Are Fertility Treatments Only for the Wealthy?
The latest government stats show that poor, non-white and less-educated women are the least likely to seek services for infertility.
As new US government statistics show, there seems to be a certain type of woman that most often seeks fertility treatments. While this statistic coincides with a decrease in women aged 15 to 44 who seek infertility treatment overall since 1982, it’s interesting to note that the richest of white women, age 15 to 44, were among the highest population to seek treatment for infertility.
The report’s author, Anjani Chandra, a health scientist with the US National Center for Health Statistics, found that, “21 percent of the wealthiest women had sought fertility services, compared to 13 percent of the poorest women. Fifteen percent of white women aged 15 to 44 had gotten medical treatment for infertility, compared to only 8 percent of Hispanic and black women.”
So, even though previous research has shown the ability to have a baby remains about the same across income levels and race, poorer women and minority women are less likely to seek advice and treatment on fertility issues.

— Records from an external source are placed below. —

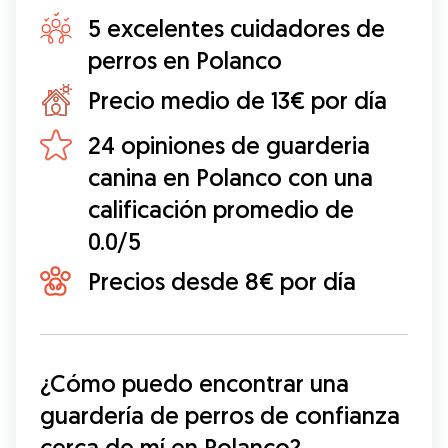
5 excelentes cuidadores de
perros en Polanco
Precio medio de 13€ por día
24 opiniones de guarderia
canina en Polanco con una
calificación promedio de
0.0/5
Precios desde 8€ por día
¿Cómo puedo encontrar una 
guardería de perros de confianza 
cerca de mí en Polanco?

In addition, according to Chandra, “the research suggests that poorer women and minority women share the same desire for children as other women.”
While cultural acceptance of fertility treatments are at play, the significant cost of fertility treatment and insurance coverage definitely play a role in why less wealthy women seek assistance in having a baby. IVF is known to cost in the thousands of dollars, without guaranteed outcomes, and is not often covered by insurance, making it a difficult option for those without sufficient means.
But are IVF and other fertility treatments really just for the wealthy? Erin Pizzorno isn’t wealthy, but she refused to give up on her dream of having a baby. Hosting auctions, saving every penny and even conducting a successful Fertility Fundraisier for their first IVF treatment. After years of dedication, Erin and her husband are currently on the path to parenthood, “While my husband and I aren’t wealthy, I didn’t grow up poor. I knew there were ways we can accomplish our goal of making a family. I’ve always been very resourceful, so I put those skills to work towards fertility treatments.”
Affording fertility treatments can be a daunting task for many, but for poor women, the task seems bleak. But it isn’t impossible, and often times infertility drugs (rather than expensive IVF treatments) and seeking medical advice might prove helpful.